New Joburg group attracts top black and white professionals

A group of Johannesburg advocates has decided to strike out on its own in a bid to escape the “racial trenches” that prevail in the ­profession.

City Press can reveal some members of two of Johannesburg’s most prominent groups of advocates are planning to break away to start a new, nonracial group.

More than 40 advocates from the predominantly black Duma Nokwe Group and from the predominantly white Island Group are understood to be in the final stages of negotiating the establishment of the new group.

The breakaway groups are led by two of South Africa’s most highly regarded senior counsel, advocates Vincent Maleka and Wim Trengove.

Trengove this week said they were “determined to build a ­nonracial group that has a ­nonracial attitude”.

“What we realise is it can’t be the white way or the black way. It will have to be a third way,” said ­Trengove.

Maleka said the purpose of the group was to go “beyond talking about empowerment”.

Among the chief priorities for the new group would be ensuring there was a space for new advocates to make a living and to learn crucial ­advocacy skills, said Maleka.

“The idea is to try and promote in-house advocacy training, including appeal advocacy and trial advocacy, in a way that guarantees the transfer and sustainability of advocacy skills.”

He said the group would also strive to be a “destination of choice” for pro bono (free) work.

Maleka admitted the project was “highly ambitious” and he had not overlooked the difficulties.

This is evidenced by the opposition the new group has already faced from what are considered more  conservative factions.

Trengove, chief executive of Island, tried to bring his entire group to the new one, but the resolution did not enjoy majority support.

As it stands, only 18 members of Island will leave with Trengove.

Advocate Mike Hellens is one of those who opposed the move.

Hellens told City Press this was because it would mean a move to an expensive Sandton building.

“Quite frankly, you don’t need to start out life as a junior (advocate), especially a black junior, in one of the most expensive buildings in Sandton.

“People might dress it up as a ­racial issue, of conservative and progressive, but it’s really not.”

Advocate Patric Mtshaulana will not be leaving Duma Nokwe to join the new group, but said this did not mean he did not support it.

“It is ushering in a new era in which senior white advocates are taking it upon themselves to ­transfer skills to black advocates as well as white advocates,” said Mtshaulana.

It is understood about 30 members of Duma Nokwe will be ­leaving for the new group, ­although some are still making up their minds.

One of the most significant sticking points that remain between those splitting from Island and Duma Nokwe is a proposed ownership stake in the new premises.

Maleka has denied claims that he owns any part of the new building, but said the Duma Nokwe group wanted the new group to buy a one-third share in the building.

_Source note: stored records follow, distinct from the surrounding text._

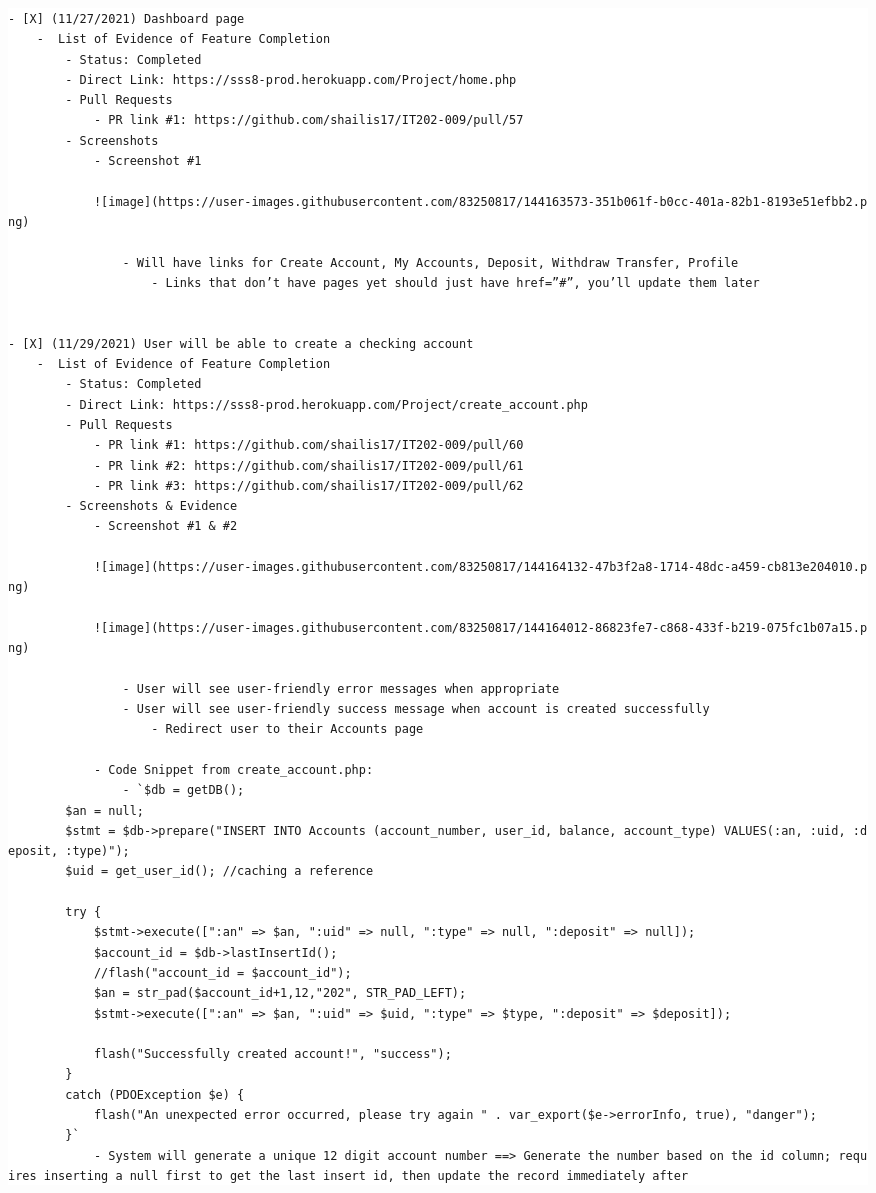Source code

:     - [X] (11/27/2021) Dashboard page
        -  List of Evidence of Feature Completion
            - Status: Completed
            - Direct Link: https://sss8-prod.herokuapp.com/Project/home.php
            - Pull Requests
                - PR link #1: https://github.com/shailis17/IT202-009/pull/57
            - Screenshots
                - Screenshot #1 
                
                ![image](https://user-images.githubusercontent.com/83250817/144163573-351b061f-b0cc-401a-82b1-8193e51efbb2.png)

                    - Will have links for Create Account, My Accounts, Deposit, Withdraw Transfer, Profile
                        - Links that don’t have pages yet should just have href=”#”, you’ll update them later


    - [X] (11/29/2021) User will be able to create a checking account
        -  List of Evidence of Feature Completion
            - Status: Completed
            - Direct Link: https://sss8-prod.herokuapp.com/Project/create_account.php
            - Pull Requests
                - PR link #1: https://github.com/shailis17/IT202-009/pull/60
                - PR link #2: https://github.com/shailis17/IT202-009/pull/61
                - PR link #3: https://github.com/shailis17/IT202-009/pull/62
            - Screenshots & Evidence
                - Screenshot #1 & #2
                
                ![image](https://user-images.githubusercontent.com/83250817/144164132-47b3f2a8-1714-48dc-a459-cb813e204010.png)

                ![image](https://user-images.githubusercontent.com/83250817/144164012-86823fe7-c868-433f-b219-075fc1b07a15.png)

                    - User will see user-friendly error messages when appropriate
                    - User will see user-friendly success message when account is created successfully  
                        - Redirect user to their Accounts page

                - Code Snippet from create_account.php:
                    - `$db = getDB();
            $an = null;
            $stmt = $db->prepare("INSERT INTO Accounts (account_number, user_id, balance, account_type) VALUES(:an, :uid, :deposit, :type)");
            $uid = get_user_id(); //caching a reference

            try {
                $stmt->execute([":an" => $an, ":uid" => null, ":type" => null, ":deposit" => null]);
                $account_id = $db->lastInsertId();
                //flash("account_id = $account_id");
                $an = str_pad($account_id+1,12,"202", STR_PAD_LEFT);
                $stmt->execute([":an" => $an, ":uid" => $uid, ":type" => $type, ":deposit" => $deposit]);
                
                flash("Successfully created account!", "success");
            } 
            catch (PDOException $e) {
                flash("An unexpected error occurred, please try again " . var_export($e->errorInfo, true), "danger");
            }`
                - System will generate a unique 12 digit account number ==> Generate the number based on the id column; requires inserting a null first to get the last insert id, then update the record immediately after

Breakaway members from Island are opposed to this, but ­negotiations are still under way.

If successful, the move to ­establish a new group is likely to drastically alter the face of the ­profession in Johannesburg.

Trengove said a number of independent advocates and members of other groupings had already indicated their willingness to join the new group, bringing the approximate number of members to 65.

Included among the ranks of the new group are respected advocates Gilbert Marcus, Vas Soni, Alfred Cockerell, Phillip Mokoena, Tony Rubens, Lindi Nkosi-Thomas, Kgomotso Moroka and Les Morison.